The Payment Services Directive 2 (PSD2) which came into effect in January 2021, was launched to increase competition and innovation within the European banking industry in order to improve the banking experience for the end-customer. However, PSD2 will place new demands on the underlying technology architectures of banks. In this article, we take a look at what are the new directives under PSD2 and how banks can be compliant leveraging Temenos.

What is the PSD2 regulation?

PSD2 or Payment Services Directive 2 is the revised version of the EU directive PSD1 that was implemented back in 2007. PSD2 was introduced to provide a single market for making payments in the European Union (EU). Once the open banking system became popular in the European market, small businesses and consumers started to engage with new fintech companies and applications. Since the number of new players increased rapidly, the EU recognized they needed to update PSD1. Thus, PSD2 was implemented with an intention to provide a common platform for competitors, improve protection of consumer information, make online payments safer for customers, and address payment fraud.

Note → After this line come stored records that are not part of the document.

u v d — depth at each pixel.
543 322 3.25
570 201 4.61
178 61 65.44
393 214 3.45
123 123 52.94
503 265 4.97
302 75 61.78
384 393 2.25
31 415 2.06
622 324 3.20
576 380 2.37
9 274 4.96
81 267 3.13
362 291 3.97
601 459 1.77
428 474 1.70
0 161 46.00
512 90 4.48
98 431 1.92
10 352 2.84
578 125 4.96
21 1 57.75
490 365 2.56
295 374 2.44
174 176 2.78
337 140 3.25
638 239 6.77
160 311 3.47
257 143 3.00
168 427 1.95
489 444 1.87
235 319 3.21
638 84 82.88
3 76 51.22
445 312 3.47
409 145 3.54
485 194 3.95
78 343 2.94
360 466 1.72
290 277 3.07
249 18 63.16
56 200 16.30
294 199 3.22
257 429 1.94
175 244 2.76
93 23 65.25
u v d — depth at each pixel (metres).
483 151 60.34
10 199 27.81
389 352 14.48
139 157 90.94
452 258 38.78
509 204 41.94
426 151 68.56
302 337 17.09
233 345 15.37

PSD2 builds on the previous version of PSD, incorporating the following changes:

1. ‘One leg out’ transactions: This refers to those transactions where one of the PSPs (payer or the payee) is based outside of the EU. PSD2 ensures that financial service providers in the EU shall provide information and transparency on the costs and conditions of international payments, at least in respect of their part of the transaction. These financial institutions can also be held liable for their part of the payment transaction if something goes wrong that is attributable to them. These transactions were out of scope in PSD1.

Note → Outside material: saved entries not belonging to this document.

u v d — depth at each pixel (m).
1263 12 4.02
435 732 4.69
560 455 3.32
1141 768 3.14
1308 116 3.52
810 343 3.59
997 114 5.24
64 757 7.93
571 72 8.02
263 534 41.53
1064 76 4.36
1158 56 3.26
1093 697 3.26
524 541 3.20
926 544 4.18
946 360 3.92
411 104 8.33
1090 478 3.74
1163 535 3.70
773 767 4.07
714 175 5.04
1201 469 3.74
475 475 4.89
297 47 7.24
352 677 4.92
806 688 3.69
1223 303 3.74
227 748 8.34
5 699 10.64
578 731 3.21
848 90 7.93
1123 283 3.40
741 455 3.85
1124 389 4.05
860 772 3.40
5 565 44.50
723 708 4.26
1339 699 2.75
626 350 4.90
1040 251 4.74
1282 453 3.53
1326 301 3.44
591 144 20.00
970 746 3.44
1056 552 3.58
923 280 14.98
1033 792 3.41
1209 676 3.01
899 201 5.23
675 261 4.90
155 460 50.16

2. Access to accounts (XS2A): PSD2 introduces Access to Account (XS2A) to enable open banking. XS2A allows customers to use the services of third-party providers to access account information or initiate transactions on their behalf with the customer’s consent. Under this regulation, the banks maintaining customer payment account information are compelled to give third-party providers (TPPs) secure access to customers’ banking information but only after getting the customers’ permission.

3. Preventing payment surcharges: PSD2 has banned “surcharging” for consumer card payments including debit and credit cards, for both online and in-shop payments. This has helped lower charges for consumers. Previously, surcharges were applied on card payments.

4. Increased security for online payments: PSD2 states that financial institutions that hold payment accounts will need to secure online payments initiated by European consumers with two-factor authentication (2FA). Consumers will be asked to confirm payments by entering a secret one-time password (OTP) received by SMS or a code generated by a smartphone app or with a biometric identifier like a fingerprint or facial recognition. The financial institutions must inform the consumers about the elements needed to confirm the payment. This helps to improve the protection of consumer information and provide strong customer authentication.

Three ways banks are responding to PSD2

Level 1 – Being Compliant

In compliance with the law, banks provide access to account and payment data to third parties via both APIs and ISO messages. They fulfil transparency requirements by providing the required payment information to the payer, both before and after the transaction. They support ‘one leg out’ transactions where one PSP is outside of the EU, and support the security and authentication standards as per PSD2.

Level 2 – Monetizing Access

Banks are providing access to additional data and insight beyond what is stipulated by PSD2 and are charging for it, creating a new revenue stream e.g., non-payment account data for loans, direct debit mandates, mortgages etc. Banks following a Level 2 PSD2 strategy can optionally create API marketplaces where API providers can publish open APIs that can be accessed and consumed by third parties.

Level 3 – Become an AISP or PSP

Banks become either an account information provider (AISP) or a payments initiation service provider (PSP) using insights from own and third-party sources to provide additional value-added services to their customers. In addition to providing financial services, banks are taking on new roles like becoming access facilitators or distributors of third-party products and services to their own customers. The availability and transparency of information from third parties in addition to the vast customer data the banks hold themselves, will enable banks to use the power of predictive analytics to precisely differentiate their offers versus non-traditional competition.

PSD2 related solution provided using Temenos

Temenos provides a fully integrated front-to-back API-based solution architecture. The Temenos solution architecture will help banks to not only comply with PSD2, but also to implement a strong API-based framework that will help to capitalize on the investment required for the regulation.
Temenos Core Banking provides complete end-to-end processing capabilities across retail, private and corporate banking using common core components. The Temenos PSD2 APIs enable aggregation of account balances and account movements on to the Front-office components, allowing customers to view their accounts, balances and transaction summary via the Temenos Channels. This aggregated data is used throughout the Temenos stack including Temenos Analytics and Temenos Risk & Compliance solutions, to generate a 360-degree view of the customer or enable real-time marketing campaign management capability, insights on product profitability etc.

A Realtime Success Story

This is how Aspire helped a leading bank in UK & Bermuda leverage Temenos to improve performance and be PSD2 compliant.
Aspire upgraded the client’s application using latest Temenos digital products. We made it possible by performing the following:

  • Enhanced authentication as per PSD2 requirements from European Union.
  • Enabled additional features for higher usability.
  • Reduced time-consumption and increased efficiency.